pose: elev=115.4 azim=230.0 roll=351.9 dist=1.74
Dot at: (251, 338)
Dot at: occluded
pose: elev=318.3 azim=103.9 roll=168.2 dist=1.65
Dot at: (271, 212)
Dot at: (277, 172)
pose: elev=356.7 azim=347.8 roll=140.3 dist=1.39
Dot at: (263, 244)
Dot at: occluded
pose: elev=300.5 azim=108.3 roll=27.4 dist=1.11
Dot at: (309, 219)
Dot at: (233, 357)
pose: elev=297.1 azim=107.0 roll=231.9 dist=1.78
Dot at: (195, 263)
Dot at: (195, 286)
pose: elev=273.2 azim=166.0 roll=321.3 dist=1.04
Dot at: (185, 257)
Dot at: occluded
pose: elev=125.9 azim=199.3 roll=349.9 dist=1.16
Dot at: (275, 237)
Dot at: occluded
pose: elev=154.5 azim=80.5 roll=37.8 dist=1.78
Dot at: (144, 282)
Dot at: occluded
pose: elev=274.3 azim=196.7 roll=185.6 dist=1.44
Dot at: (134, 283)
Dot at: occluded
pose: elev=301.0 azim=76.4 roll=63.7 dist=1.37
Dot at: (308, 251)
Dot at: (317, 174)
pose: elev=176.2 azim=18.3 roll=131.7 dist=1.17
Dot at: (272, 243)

- - -

**What the task asks**
Rewrite every line of the items above with each "pose" changed to "view", keeping everything else identical.

**Output of the task**
view: elev=115.4 azim=230.0 roll=351.9 dist=1.74
Dot at: (251, 338)
Dot at: occluded
view: elev=318.3 azim=103.9 roll=168.2 dist=1.65
Dot at: (271, 212)
Dot at: (277, 172)
view: elev=356.7 azim=347.8 roll=140.3 dist=1.39
Dot at: (263, 244)
Dot at: occluded
view: elev=300.5 azim=108.3 roll=27.4 dist=1.11
Dot at: (309, 219)
Dot at: (233, 357)
view: elev=297.1 azim=107.0 roll=231.9 dist=1.78
Dot at: (195, 263)
Dot at: (195, 286)
view: elev=273.2 azim=166.0 roll=321.3 dist=1.04
Dot at: (185, 257)
Dot at: occluded
view: elev=125.9 azim=199.3 roll=349.9 dist=1.16
Dot at: (275, 237)
Dot at: occluded
view: elev=154.5 azim=80.5 roll=37.8 dist=1.78
Dot at: (144, 282)
Dot at: occluded
view: elev=274.3 azim=196.7 roll=185.6 dist=1.44
Dot at: (134, 283)
Dot at: occluded
view: elev=301.0 azim=76.4 roll=63.7 dist=1.37
Dot at: (308, 251)
Dot at: (317, 174)
view: elev=176.2 azim=18.3 roll=131.7 dist=1.17
Dot at: (272, 243)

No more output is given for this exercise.